Когда отца выпустили из Безансонской крепости, он хотел видеть Моро и для этого поехал в Париж. Дорогой в одной из гостиниц он встретился с человеком, который произвел на него странное впечатление. То был немой. Долго он всматривался в отца, наконец спросил, написавши на столе, не желает ли он узнать будущее. Отец не верил в предсказания, но из любопытства просил таинственного незнакомца сказать ему что-нибудь. Тот написал: «Vous vous marierez bientot. vous aurez beaucoup d'enfants et un dans le nombre, du quel on parlera beaucoup. Vous ne mourrez pas de votre belle mort, mais dans un pays etranger» («Вы скоро женитесь, у вас будет много детей, и об одном из них будут много говорить. Вы умрете не своей смертью, но в чужой стране»). Вот эти-то последние слова и тревожили отца моего. Из Бургоса он писал, что был прекрасно принят королем Иосифом, и казался очень доволен своим местом, которое должно было принести 30 тысяч франков содержания. Письмо это из Бургоса было последнее. Вскоре двор Иосифа отправился в Мадрид. Не знаю почему, отец мой хотел непременно ехать верхом и купил для этого лошадь. Братья Гюго, которые перешли вместе с ним к Иосифу, неотступно уговаривали его не отставать от свиты короля и сесть лучше в одну из карет.
Но есть какой-то неизбежный рок, который иногда нами управляет. Несмотря на добрые советы своих друзей и видимую опасность при путешествии одному по дороге, где часто путешественники были останавливаемы гверильясами[11], и опасность эта увеличивалась тем, что с ним были бумаги и деньги; но, несмотря на все это, отец выехал из Бургоса верхом, сопровождаемый своим человеком. С ними была еще третья лошадь, запасная, на которую они привязали чемодан с бумагами. В одно время с ними выехали братья Гюго, но они были в экипаже. Подъезжая к деревне Аранда, человек заметил отцу, что его лошадь расковалась. Отец отвечал: «Можно заехать в деревню, чтобы подковать ее». Аранда лежала немного в стороне от дороги. Он пришпорил свою лошадь, поклонился Гюго и поскакал туда, крикнув им, что скоро надеется догнать их. Человек последовал за ним, 23 октября 1809 года въехали они в Аранду, но уже оттуда им не было суждено выехать. Отец, человек, лошади, — бумаги — все пропало без вести. Предполагают, что они должны были быть убиты гверильясами. Король Иосиф дал приказание разыскать по крайней мере след этого убийства, но все труды были напрасны. Ничего не было открыто, найдено только в колодцах пропасть изрубленных тел, но кто были эти несчастные — невозможно было узнать.

[Задание]
Ответьте по тексту для изучения:
(а) Сколько франков содержания должно было приносить место отца?
(б) Когда отец и его человек въехали в Аранду?
(в) Что привязали к запасной лошади?

[Исходный материал]
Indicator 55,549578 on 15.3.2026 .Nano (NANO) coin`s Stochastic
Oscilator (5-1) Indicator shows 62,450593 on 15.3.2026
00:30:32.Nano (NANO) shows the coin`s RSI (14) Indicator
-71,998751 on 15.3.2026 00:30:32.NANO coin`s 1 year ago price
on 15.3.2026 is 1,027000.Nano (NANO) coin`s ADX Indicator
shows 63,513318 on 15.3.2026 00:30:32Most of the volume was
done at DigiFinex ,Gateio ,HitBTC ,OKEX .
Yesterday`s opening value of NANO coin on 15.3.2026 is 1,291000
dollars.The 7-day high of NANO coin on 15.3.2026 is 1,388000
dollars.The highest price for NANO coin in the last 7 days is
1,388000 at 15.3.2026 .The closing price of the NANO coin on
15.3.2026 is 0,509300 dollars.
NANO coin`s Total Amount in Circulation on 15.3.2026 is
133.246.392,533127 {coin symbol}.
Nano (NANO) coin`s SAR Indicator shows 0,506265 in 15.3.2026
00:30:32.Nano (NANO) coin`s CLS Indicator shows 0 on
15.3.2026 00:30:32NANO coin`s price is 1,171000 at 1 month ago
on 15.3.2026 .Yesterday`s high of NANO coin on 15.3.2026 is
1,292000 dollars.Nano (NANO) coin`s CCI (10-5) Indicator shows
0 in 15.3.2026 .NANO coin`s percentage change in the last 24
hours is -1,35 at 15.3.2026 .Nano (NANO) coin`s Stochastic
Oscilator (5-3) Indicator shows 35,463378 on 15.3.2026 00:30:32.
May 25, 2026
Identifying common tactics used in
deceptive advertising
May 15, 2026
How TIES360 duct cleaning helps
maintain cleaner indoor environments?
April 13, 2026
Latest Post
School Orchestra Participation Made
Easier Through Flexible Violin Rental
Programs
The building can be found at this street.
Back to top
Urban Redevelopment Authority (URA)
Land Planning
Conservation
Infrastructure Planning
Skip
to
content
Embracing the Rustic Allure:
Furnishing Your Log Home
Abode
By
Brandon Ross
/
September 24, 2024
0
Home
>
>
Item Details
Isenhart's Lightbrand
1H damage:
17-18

[Ожидаемый ответ]
(а) 30 тысяч франков.
(б) 23 октября 1809 года.
(в) Чемодан с бумагами.